:: Data for the task ::
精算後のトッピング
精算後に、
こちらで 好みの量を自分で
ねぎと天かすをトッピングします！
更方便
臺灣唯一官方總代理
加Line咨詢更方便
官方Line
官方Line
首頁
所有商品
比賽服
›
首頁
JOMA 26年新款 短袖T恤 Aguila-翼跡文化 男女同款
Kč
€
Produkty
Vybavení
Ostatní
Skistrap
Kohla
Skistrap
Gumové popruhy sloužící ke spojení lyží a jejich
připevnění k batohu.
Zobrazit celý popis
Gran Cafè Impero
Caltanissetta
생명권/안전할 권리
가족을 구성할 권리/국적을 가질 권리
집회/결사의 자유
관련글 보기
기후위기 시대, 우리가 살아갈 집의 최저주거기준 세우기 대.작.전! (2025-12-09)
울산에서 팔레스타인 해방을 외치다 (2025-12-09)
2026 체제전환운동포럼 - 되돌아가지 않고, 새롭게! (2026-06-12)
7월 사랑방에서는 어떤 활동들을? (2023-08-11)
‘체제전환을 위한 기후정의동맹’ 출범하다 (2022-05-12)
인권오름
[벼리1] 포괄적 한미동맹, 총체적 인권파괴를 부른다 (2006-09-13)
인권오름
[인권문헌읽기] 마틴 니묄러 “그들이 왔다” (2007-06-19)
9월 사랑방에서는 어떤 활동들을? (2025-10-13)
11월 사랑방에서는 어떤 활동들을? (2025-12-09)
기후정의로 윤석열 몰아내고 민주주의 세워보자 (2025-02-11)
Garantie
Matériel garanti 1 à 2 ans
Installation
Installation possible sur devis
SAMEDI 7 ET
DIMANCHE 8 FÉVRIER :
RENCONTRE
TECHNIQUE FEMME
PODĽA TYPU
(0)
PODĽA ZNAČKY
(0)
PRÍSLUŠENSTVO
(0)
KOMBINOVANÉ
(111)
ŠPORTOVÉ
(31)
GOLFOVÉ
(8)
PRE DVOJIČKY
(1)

:: Aim of the exercise ::
The answer should reproduce each entry above in full.

:: Solution to this task ::
精算後のトッピング
精算後に、
こちらで 好みの量を自分で
ねぎと天かすをトッピングします！
更方便
臺灣唯一官方總代理
加Line咨詢更方便
官方Line
官方Line
首頁
所有商品
比賽服
›
首頁
JOMA 26年新款 短袖T恤 Aguila-翼跡文化 男女同款
Kč
€
Produkty
Vybavení
Ostatní
Skistrap
Kohla
Skistrap
Gumové popruhy sloužící ke spojení lyží a jejich
připevnění k batohu.
Zobrazit celý popis
Gran Cafè Impero
Caltanissetta
생명권/안전할 권리
가족을 구성할 권리/국적을 가질 권리
집회/결사의 자유
관련글 보기
기후위기 시대, 우리가 살아갈 집의 최저주거기준 세우기 대.작.전! (2025-12-09)
울산에서 팔레스타인 해방을 외치다 (2025-12-09)
2026 체제전환운동포럼 - 되돌아가지 않고, 새롭게! (2026-06-12)
7월 사랑방에서는 어떤 활동들을? (2023-08-11)
‘체제전환을 위한 기후정의동맹’ 출범하다 (2022-05-12)
인권오름
[벼리1] 포괄적 한미동맹, 총체적 인권파괴를 부른다 (2006-09-13)
인권오름
[인권문헌읽기] 마틴 니묄러 “그들이 왔다” (2007-06-19)
9월 사랑방에서는 어떤 활동들을? (2025-10-13)
11월 사랑방에서는 어떤 활동들을? (2025-12-09)
기후정의로 윤석열 몰아내고 민주주의 세워보자 (2025-02-11)
Garantie
Matériel garanti 1 à 2 ans
Installation
Installation possible sur devis
SAMEDI 7 ET
DIMANCHE 8 FÉVRIER :
RENCONTRE
TECHNIQUE FEMME
PODĽA TYPU
(0)
PODĽA ZNAČKY
(0)
PRÍSLUŠENSTVO
(0)
KOMBINOVANÉ
(111)
ŠPORTOVÉ
(31)
GOLFOVÉ
(8)
PRE DVOJIČKY
(1)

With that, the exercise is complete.